I love the piece Cory Doctorow just posted, but he says something that follows a pattern, the way journalists can say something's dead because they heard it as conventional wisdom.
Happened to the Mac too
A blogroll for 2026
My old ass
I remember liking the first three seasons of Industry on HBO, so I just watched them again. It's a Succession clone, in a way, not exactly the same story, but the same type of story. I waited until the final episode of Season 4 had aired to start at the beginning. So now I'll be watching fresh stuff, which is kind of scary because I found that I had forgotten some of the big plot points, I wonder how much of the new season I'll understand. I also found it dragged toward the end of Season 3, where they do a trick with the audio, make it sound really portentious and dramatic with a promise of evil, for events, which without the music would seem mundane, tiresome, kind of pathetic actually, embarrassing and just plain stupid. But at least it was just part of one season, there are some series that are all about nothing, made to seem important. I try to imagine the writers' room at such shows. Do they know how ridiculous it is? Maybe they don't care. Next up is The Pitt, which everyone says is great, esp doctors, tried watching it but couldn't stand the gore.

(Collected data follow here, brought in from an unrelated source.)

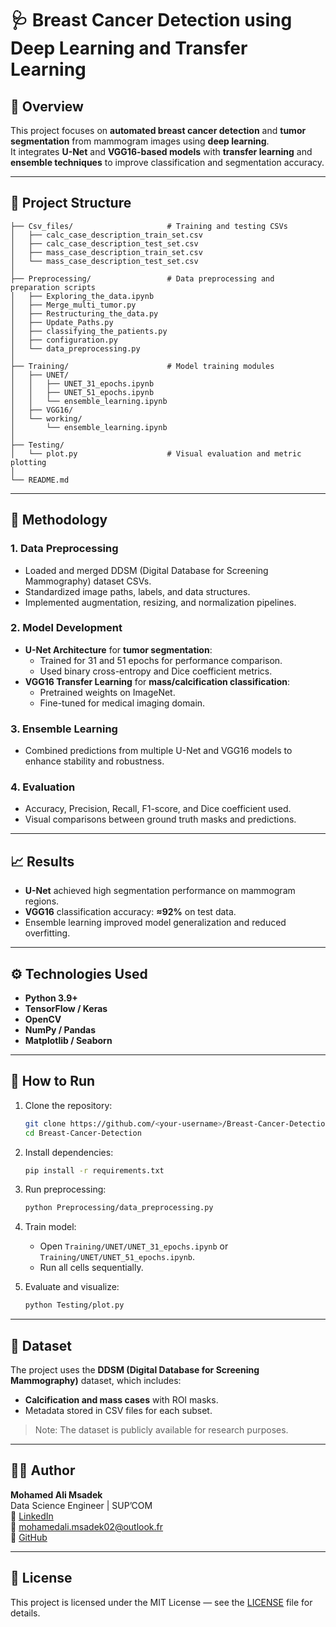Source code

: # 🩺 Breast Cancer Detection using Deep Learning and Transfer Learning

## 📘 Overview
This project focuses on **automated breast cancer detection** and **tumor segmentation** from mammogram images using **deep learning**.  
It integrates **U-Net** and **VGG16-based models** with **transfer learning** and **ensemble techniques** to improve classification and segmentation accuracy.

---

## 🧠 Project Structure

```
├── Csv_files/                     # Training and testing CSVs
│   ├── calc_case_description_train_set.csv
│   ├── calc_case_description_test_set.csv
│   ├── mass_case_description_train_set.csv
│   └── mass_case_description_test_set.csv
│
├── Preprocessing/                 # Data preprocessing and preparation scripts
│   ├── Exploring_the_data.ipynb
│   ├── Merge_multi_tumor.py
│   ├── Restructuring_the_data.py
│   ├── Update_Paths.py
│   ├── classifying_the_patients.py
│   ├── configuration.py
│   └── data_preprocessing.py
│
├── Training/                      # Model training modules
│   ├── UNET/
│   │   ├── UNET_31_epochs.ipynb
│   │   ├── UNET_51_epochs.ipynb
│   │   └── ensemble_learning.ipynb
│   ├── VGG16/
│   └── working/
│       └── ensemble_learning.ipynb
│
├── Testing/
│   └── plot.py                    # Visual evaluation and metric plotting
│
└── README.md
```

---

## 🧩 Methodology

### 1. **Data Preprocessing**
- Loaded and merged DDSM (Digital Database for Screening Mammography) dataset CSVs.  
- Standardized image paths, labels, and data structures.  
- Implemented augmentation, resizing, and normalization pipelines.

### 2. **Model Development**
- **U-Net Architecture** for **tumor segmentation**:
  - Trained for 31 and 51 epochs for performance comparison.
  - Used binary cross-entropy and Dice coefficient metrics.
- **VGG16 Transfer Learning** for **mass/calcification classification**:
  - Pretrained weights on ImageNet.
  - Fine-tuned for medical imaging domain.

### 3. **Ensemble Learning**
- Combined predictions from multiple U-Net and VGG16 models to enhance stability and robustness.

### 4. **Evaluation**
- Accuracy, Precision, Recall, F1-score, and Dice coefficient used.
- Visual comparisons between ground truth masks and predictions.

---

## 📈 Results
- **U-Net** achieved high segmentation performance on mammogram regions.
- **VGG16** classification accuracy: **≈92%** on test data.
- Ensemble learning improved model generalization and reduced overfitting.

---

## ⚙️ Technologies Used
- **Python 3.9+**
- **TensorFlow / Keras**
- **OpenCV**
- **NumPy / Pandas**
- **Matplotlib / Seaborn**

---

## 🚀 How to Run

1. Clone the repository:
   ```bash
   git clone https://github.com/<your-username>/Breast-Cancer-Detection.git
   cd Breast-Cancer-Detection
   ```

2. Install dependencies:
   ```bash
   pip install -r requirements.txt
   ```

3. Run preprocessing:
   ```bash
   python Preprocessing/data_preprocessing.py
   ```

4. Train model:
   - Open `Training/UNET/UNET_31_epochs.ipynb` or `Training/UNET/UNET_51_epochs.ipynb`.
   - Run all cells sequentially.

5. Evaluate and visualize:
   ```bash
   python Testing/plot.py
   ```

---

## 📂 Dataset
The project uses the **DDSM (Digital Database for Screening Mammography)** dataset, which includes:
- **Calcification and mass cases** with ROI masks.
- Metadata stored in CSV files for each subset.

> Note: The dataset is publicly available for research purposes.

---

## 👨‍💻 Author
**Mohamed Ali Msadek**  
Data Science Engineer | SUP’COM  
🔗 [LinkedIn](https://www.linkedin.com/in/mohamed-alimsadek)  
📧 mohamedali.msadek02@outlook.fr  
📁 [GitHub](https://github.com/dalimsadek)

---

## 🧾 License
This project is licensed under the MIT License — see the [LICENSE](LICENSE) file for details.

The thing that's amazing about Claude.ai is that it understands how software works. I can talk to it about software the way a football coach would talk to a player about football. I gave it some instructions in English about how the outliner was going to evolve. I asked if it remembered how Rules worked in MORE. Yes, it explained it correctly. Then I said I'd like "faceless" rules, where we could edit the source so the outlines looked the way we wanted them to look, using Rules. In the time it took me to write a sentence here, it finished the job. I added a home page for the AI outliner folder with links to the other docs in the folder. Then I did a bunch more changes, I could go on like this forever. It was like working with a team on a product, only the team turns around new versions in seconds, and eventually runs out of space (gets tired?) and I have to start another thread. I just did a transition and it seemed to pick up pretty close to where we left off. I have a lot of ideas here. Expect an explosion of new versions of popular software writing by individual people. We'd better make sure the standards of the web are really well documented.
I asked Claude.ai to "write me a nice little spreadsheet program that runs in the browser." Here it is. It looks like a spreadsheet app but it's missing most of the really good commands, like defining the value in one cell with the sum of two other cells using point and click. If you go down this path, ask it to keep a user's guide current, and then ask it to put in features, and just describe them in standard spreadsheet terminology. The trouble starts when you want to make something that doesn't have a standard terminology yet because it's new.